As carcinoma in situ doesn't usually progress to an invasive stage, your physician might advise close observation. This involves routine physical examinations and screenings to check for the formation of malignant tumours, such as blood tests and ultrasounds.

According to a 2019 study, there is roughly a 50% probability that a carcinoma in situ discovered during a biopsy would progress into a malignant germ cell tumour.

Sex cord-stromal tumors

The tissue in the testicles that produce hormones is called the stroma.
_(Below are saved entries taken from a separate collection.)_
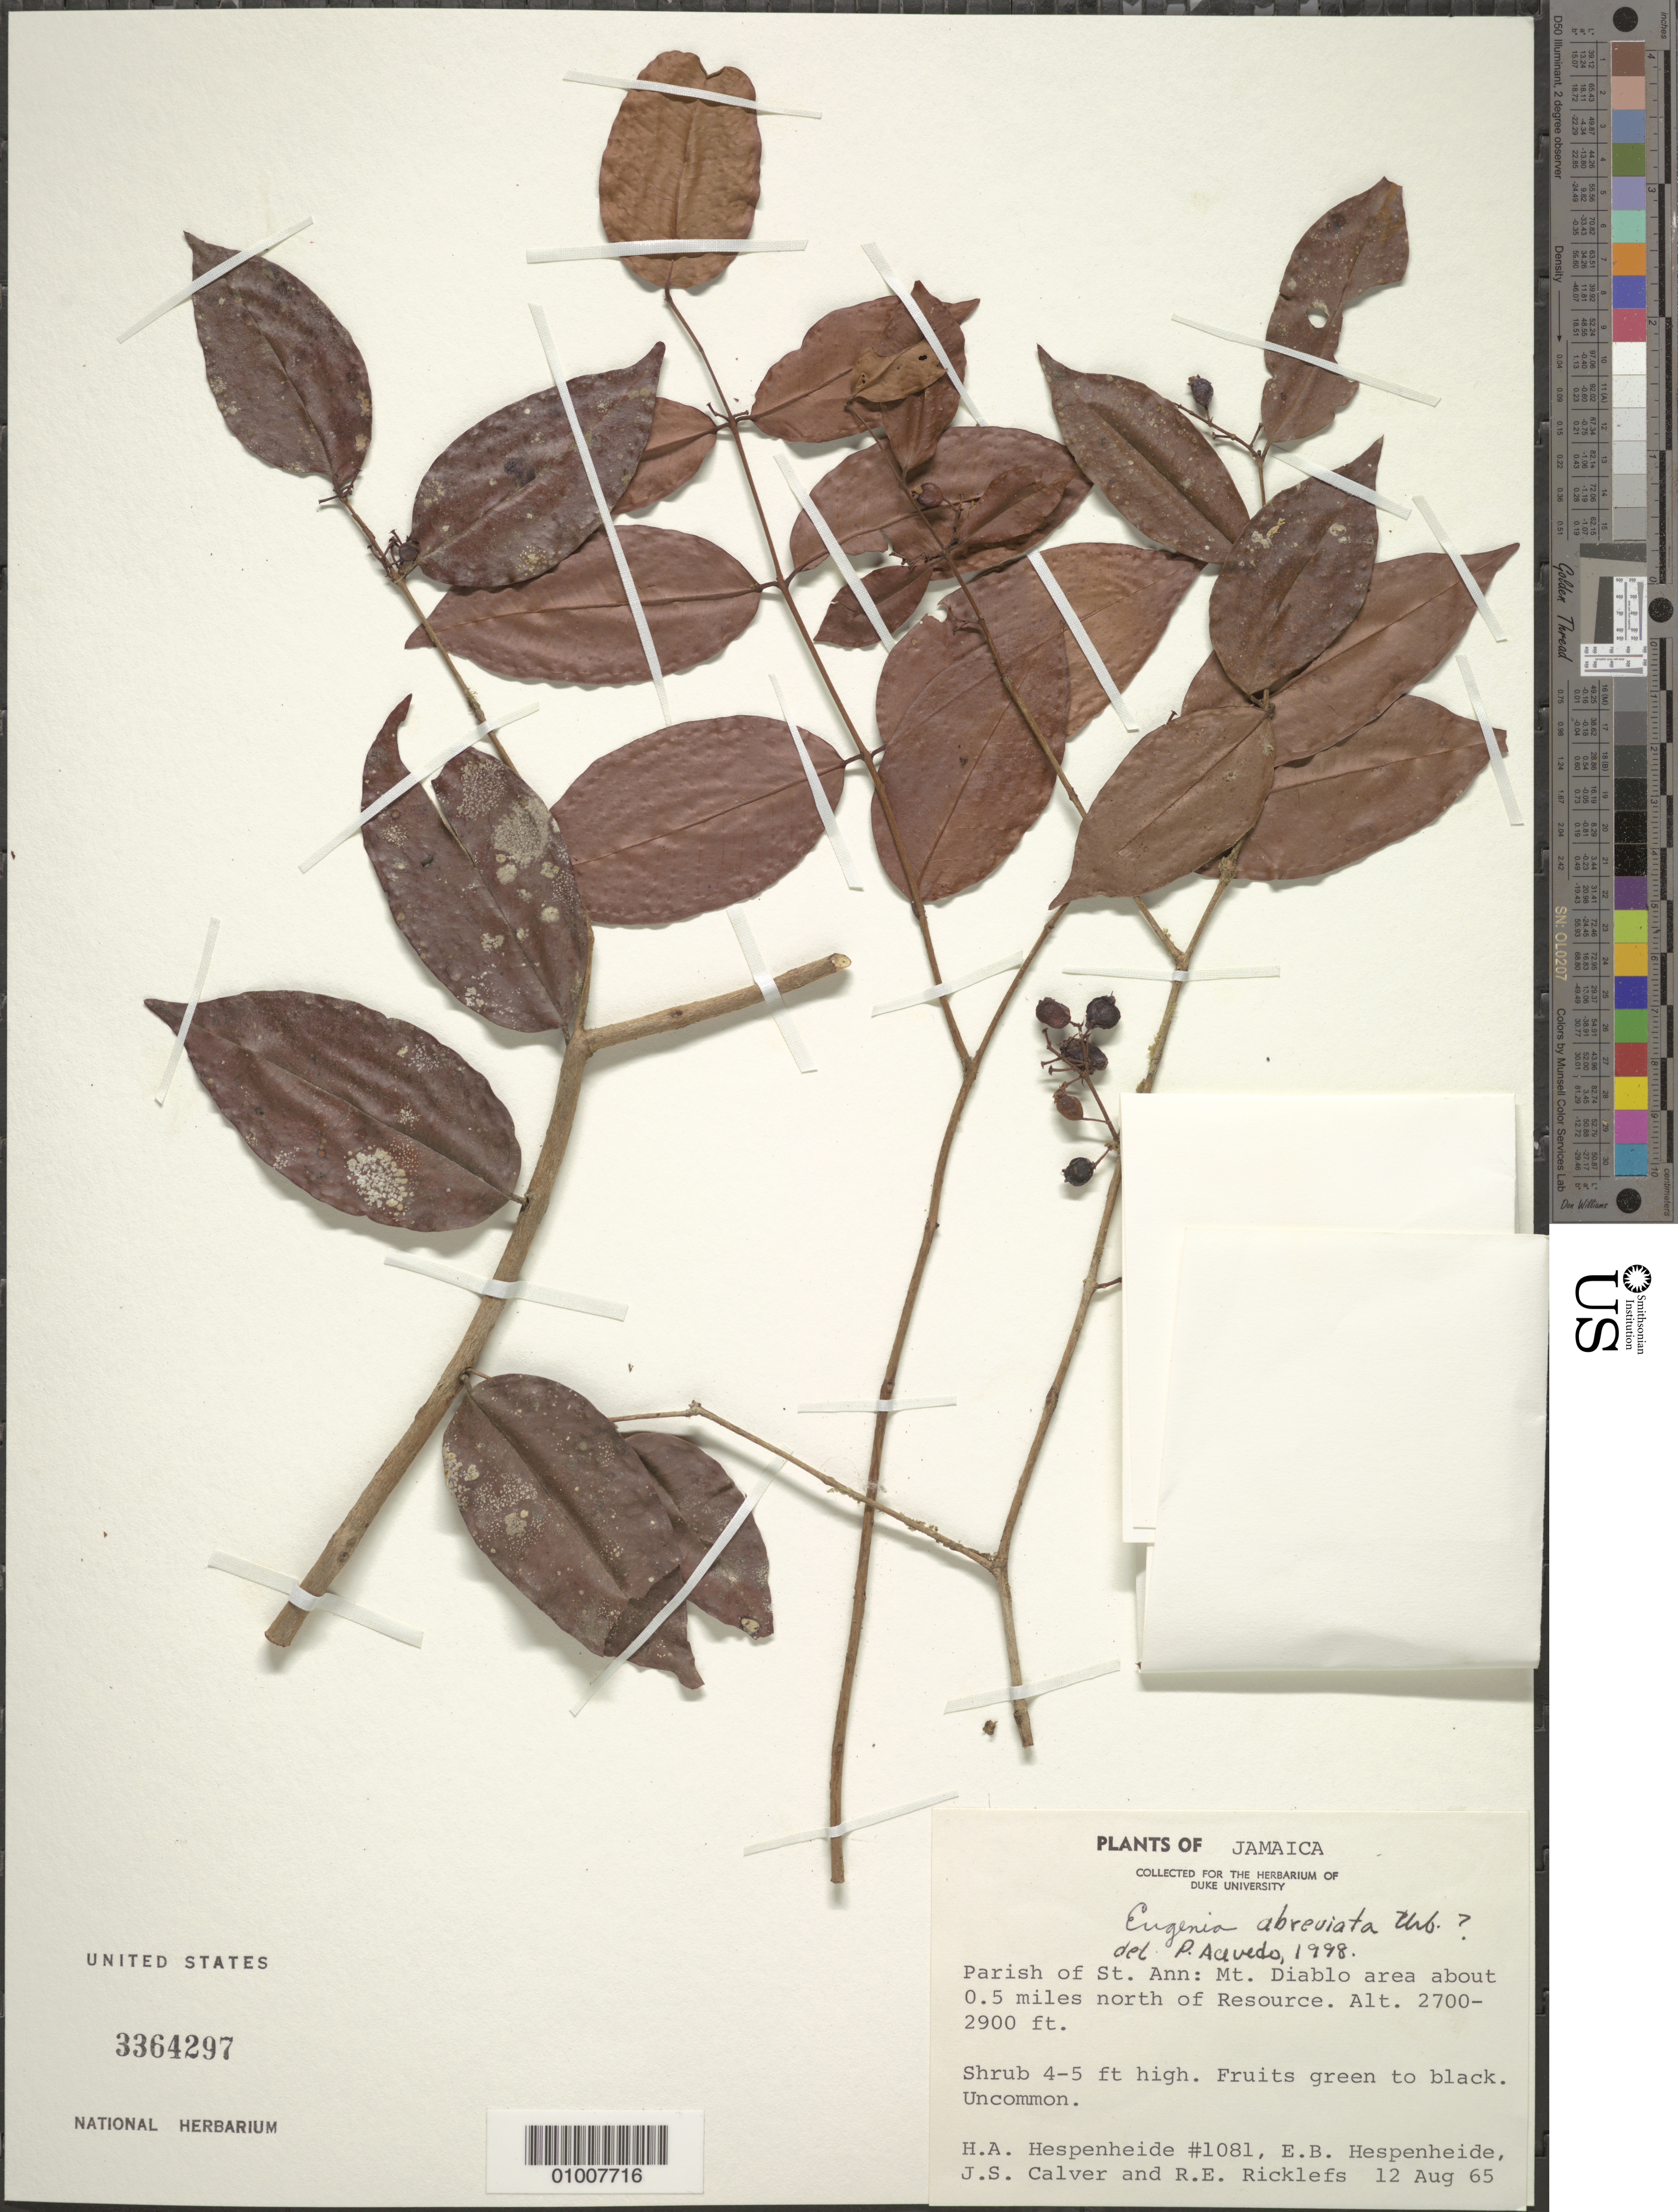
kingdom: Plantae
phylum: Tracheophyta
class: Magnoliopsida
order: Myrtales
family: Myrtaceae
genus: Eugenia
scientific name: Eugenia abbreviata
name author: Urb.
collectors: H. A. Hespenheide, E. Hespenheide, J. Calver & R. Ricklefs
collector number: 1081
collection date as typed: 12 Aug 1965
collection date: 1965-08-12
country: Jamaica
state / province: Saint Ann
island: Jamaica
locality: Mt. Diablo area about 0.5 miles north of Resource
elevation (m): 823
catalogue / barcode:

In human embryos, structures called sex cords aid in determining whether the embryo will develop into a male or female.

The cells in these locations are the source of sex cord-stromal tumours, or SCSTs.

Testicular SCSTs make up only approximately 5% of all testicular tumours; nevertheless, the International Ovarian and Testicular Stromal Tumour Registry indicates that they are the second most prevalent kind in children.

Secondary testicular cancers

Because the tumours originate in another area of the body and spread to the testicles, secondary testicular cancers are not regarded as "true" testicular cancers. The American Cancer Society states that lymphoma is the most prevalent type of cancer that affects the testicles.

The following malignancies can also spread to the testicles:
  • kidney cancer (as well as more abdominal organ tumours)
  • lung cancer
  • leukemia
  • melanoma (skin cancer)


It's beneficial to discuss your treatment choices with an oncologist who specialises in treating testicular cancer, regardless of the type of disease you have.

Your treatment approach will depend on the type and stage of your specific malignancy, your age, and your general health, even though an orchiectomy is normally necessary in most situations.